*AIM OF THE TASK*. Reproduce the full listing below verbatim, line for line, and omit the pictures.

____________________

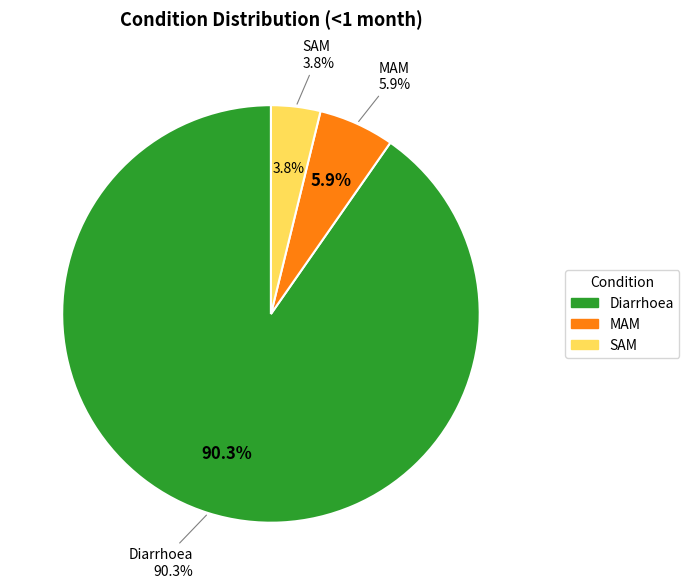

Which category has the biggest portion of the pie?

Diarrhoea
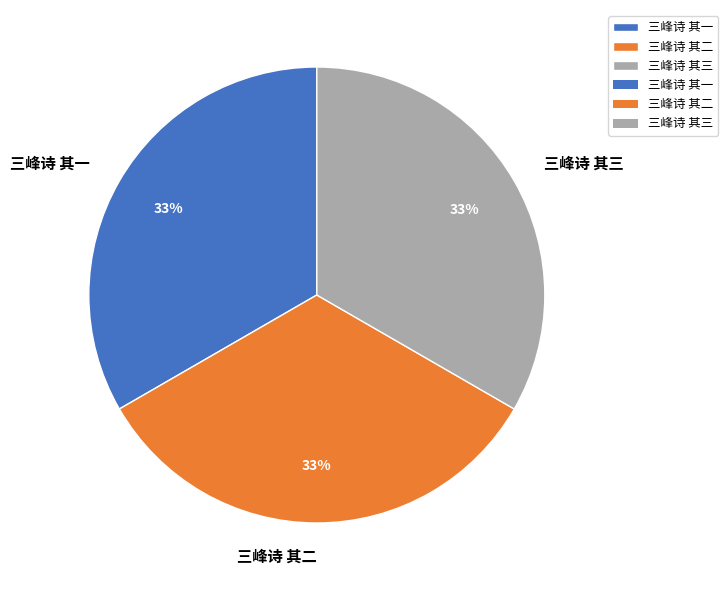

What is the ratio of the value at 三峰诗 其二 to the value at 三峰诗 其一?

1.0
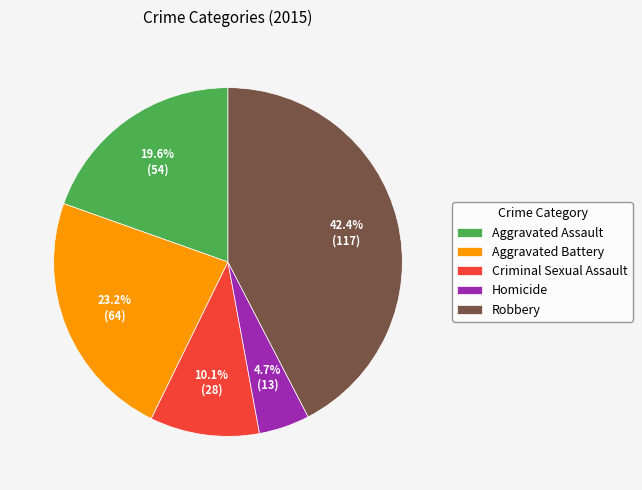

The Criminal Sexual Assault slice represents 2% of the pie. True or false?

False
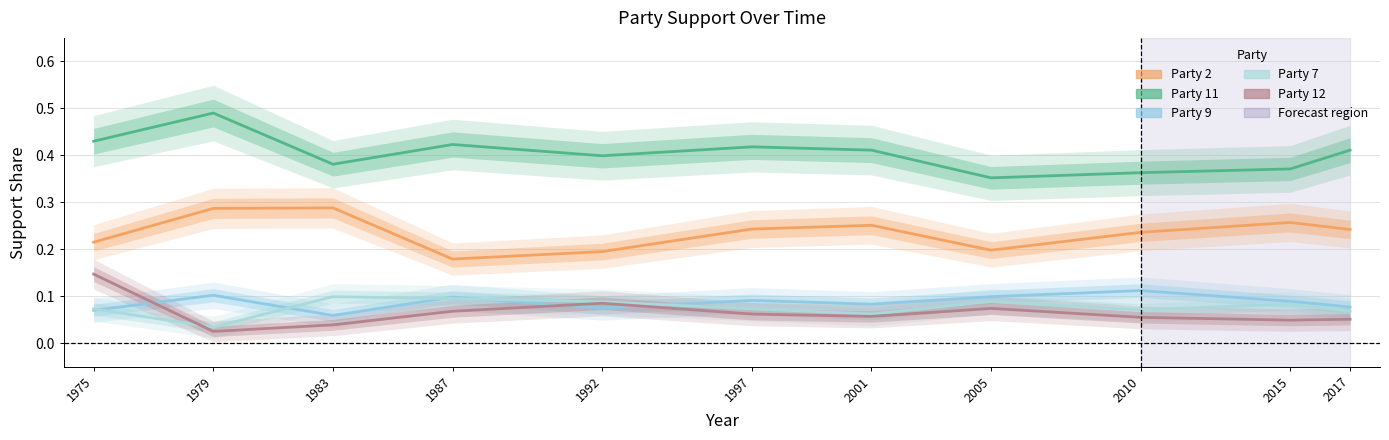

What is the approximate value of Party 2 at 2001?

0.3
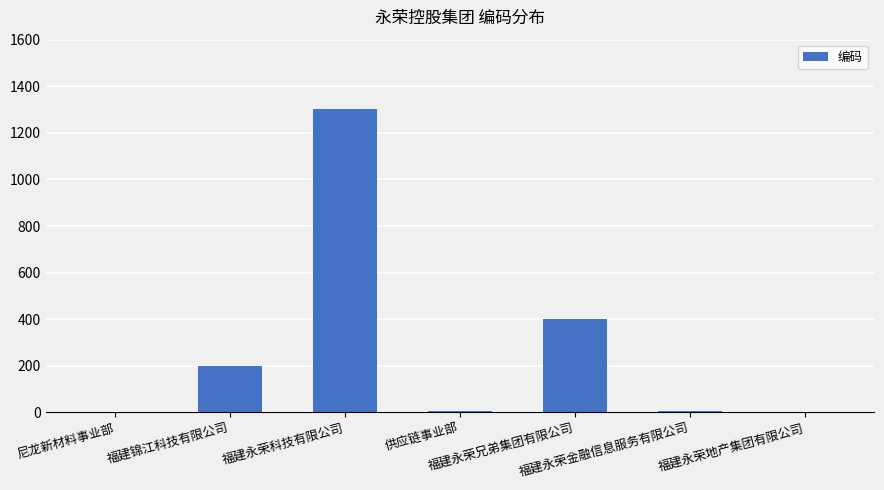

List the labels in order of value, largest first.

福建永荣科技有限公司, 福建永荣兄弟集团有限公司, 福建锦江科技有限公司, 福建永荣金融信息服务有限公司, 供应链事业部, 福建永荣地产集团有限公司, 尼龙新材料事业部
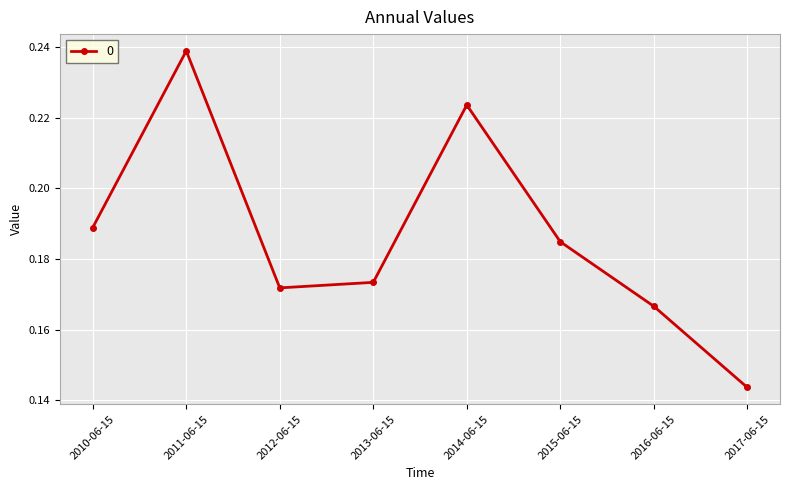

What is the sum of the values at 2016-06-15 and 2017-06-15?

0.3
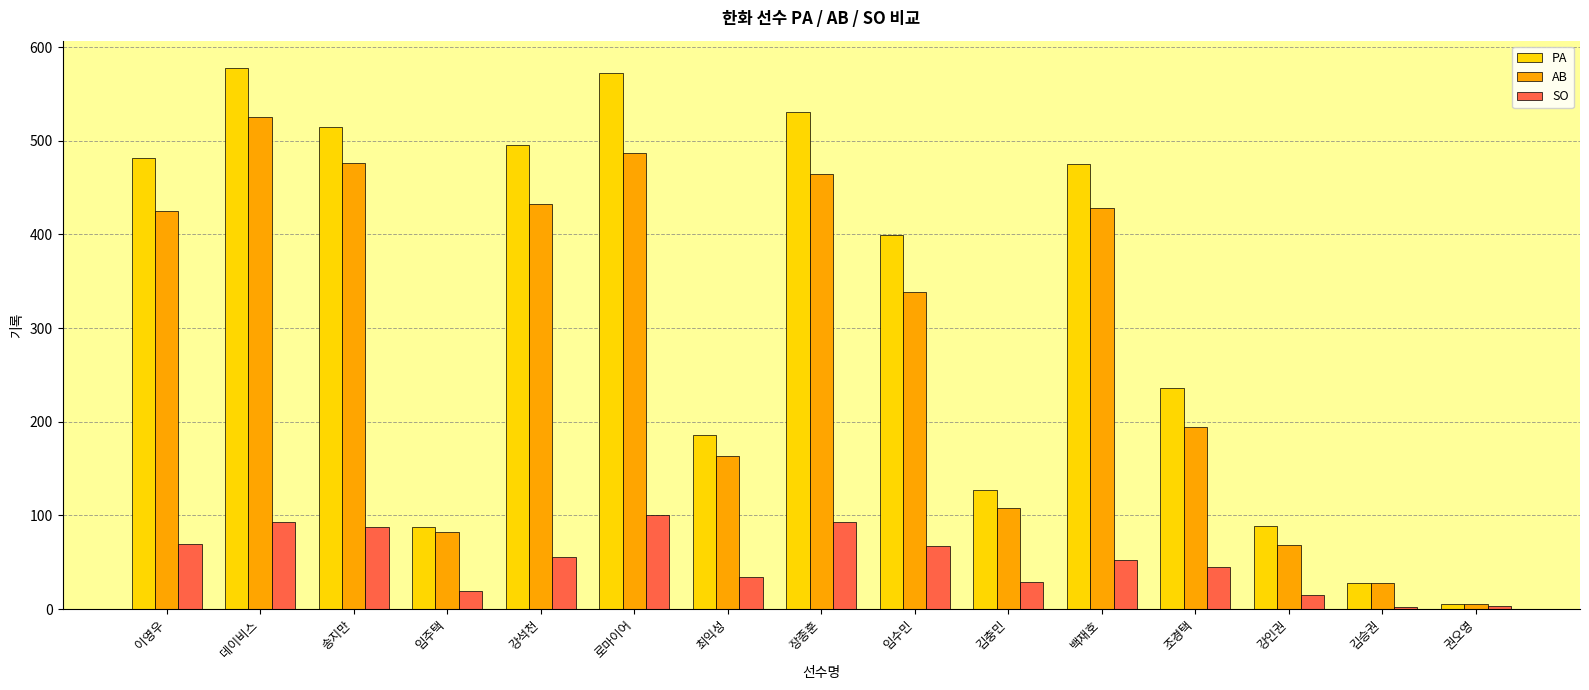

What position from the right is 백재호?

5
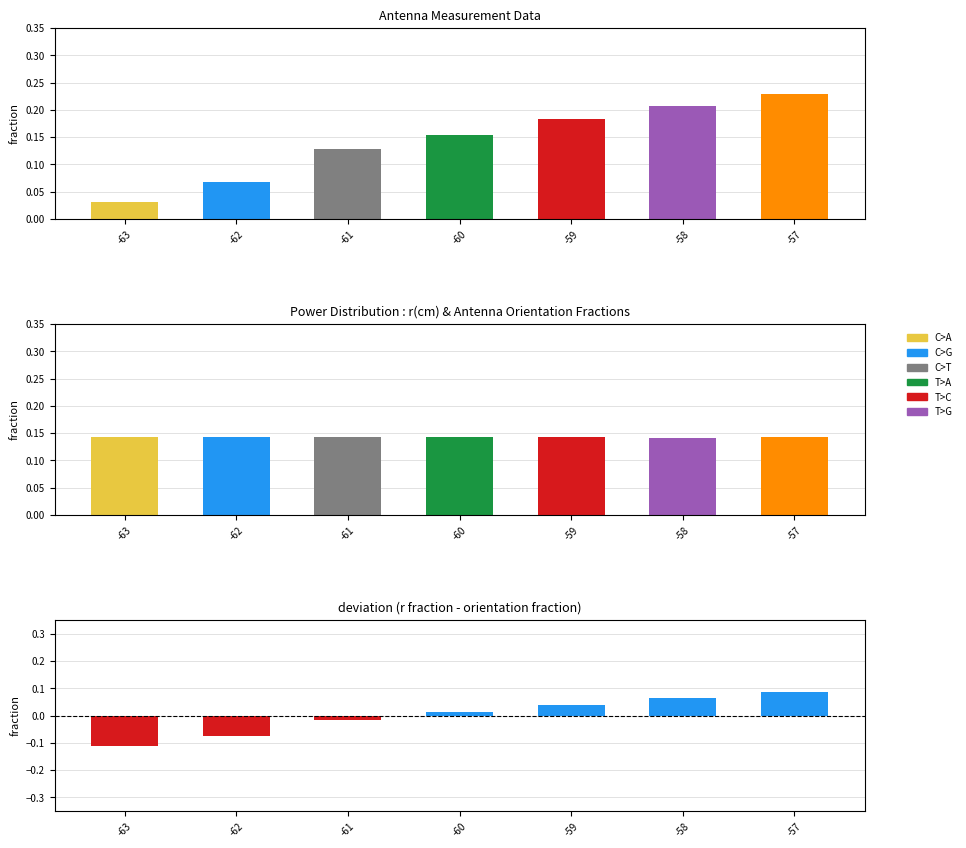

Reading left to right, what are all the values shown in this chart?

r(cm) fraction: -63=0.0	-62=0.1	-61=0.1	-60=0.2	-59=0.2	-58=0.2	-57=0.2
Antenna orientation fraction: -63=0.1	-62=0.1	-61=0.1	-60=0.1	-59=0.1	-58=0.1	-57=0.1
r(cm) - orientation fraction: -63=-0.1	-62=-0.1	-61=-0.0	-60=0.0	-59=0.0	-58=0.1	-57=0.1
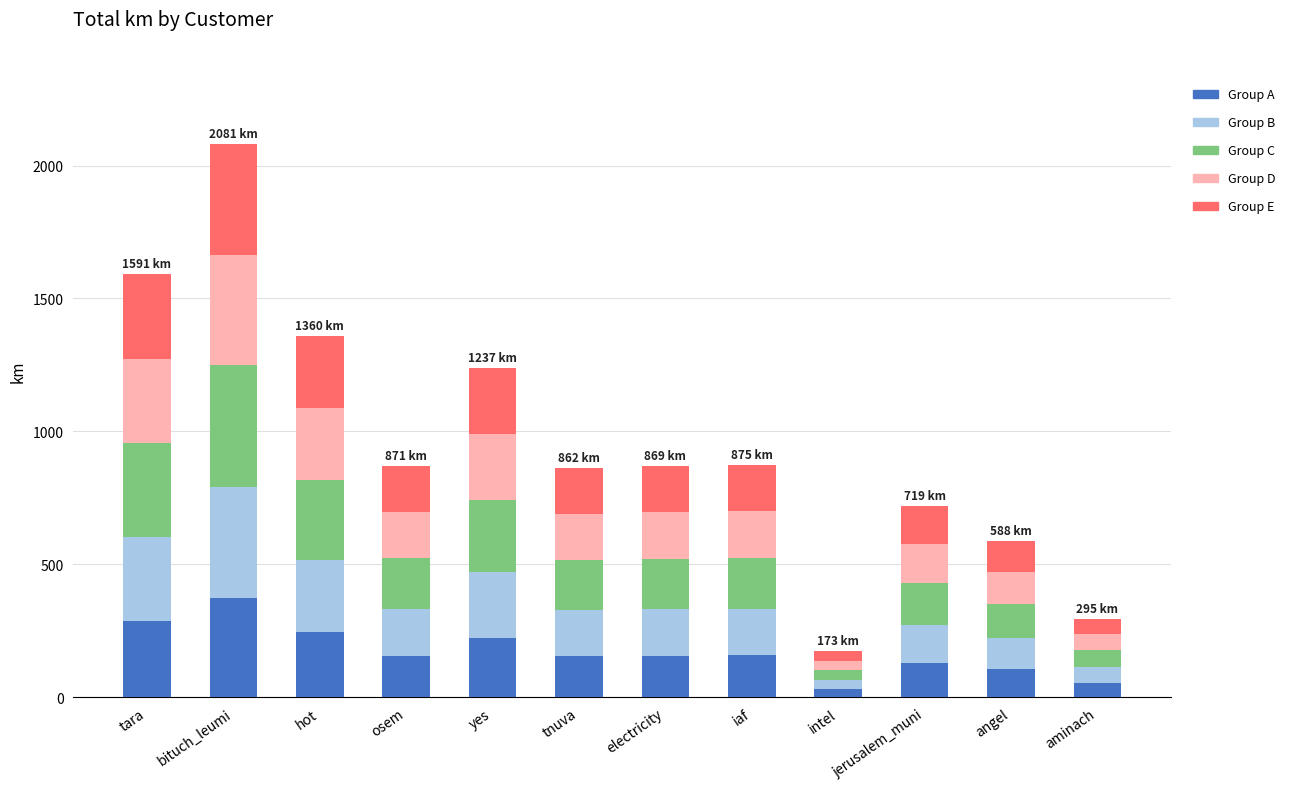

What is the total value across all series at bituch_leumi?

2080.8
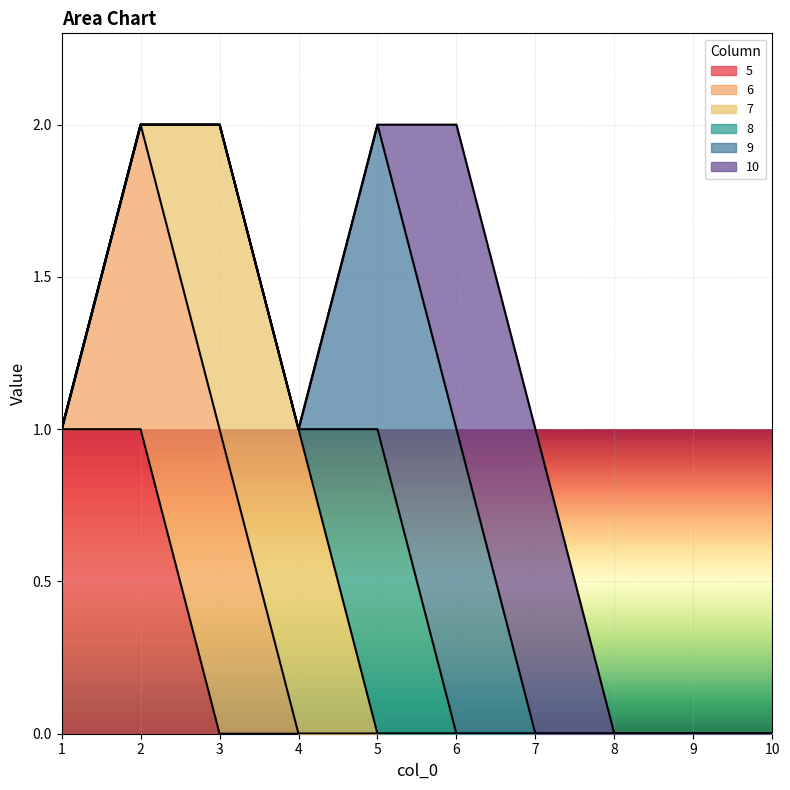

The 5 series shows 1 at 1. True or false?

True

____________________

*SOLUTION TO THIS PROBLEM*.
Which category has the biggest portion of the pie?

Diarrhoea

What is the ratio of the value at 三峰诗 其二 to the value at 三峰诗 其一?

1.0

The Criminal Sexual Assault slice represents 2% of the pie. True or false?

False

What is the approximate value of Party 2 at 2001?

0.3

List the labels in order of value, largest first.

福建永荣科技有限公司, 福建永荣兄弟集团有限公司, 福建锦江科技有限公司, 福建永荣金融信息服务有限公司, 供应链事业部, 福建永荣地产集团有限公司, 尼龙新材料事业部

What is the sum of the values at 2016-06-15 and 2017-06-15?

0.3

What position from the right is 백재호?

5

Reading left to right, what are all the values shown in this chart?

r(cm) fraction: -63=0.0	-62=0.1	-61=0.1	-60=0.2	-59=0.2	-58=0.2	-57=0.2
Antenna orientation fraction: -63=0.1	-62=0.1	-61=0.1	-60=0.1	-59=0.1	-58=0.1	-57=0.1
r(cm) - orientation fraction: -63=-0.1	-62=-0.1	-61=-0.0	-60=0.0	-59=0.0	-58=0.1	-57=0.1

What is the total value across all series at bituch_leumi?

2080.8

The 5 series shows 1 at 1. True or false?

True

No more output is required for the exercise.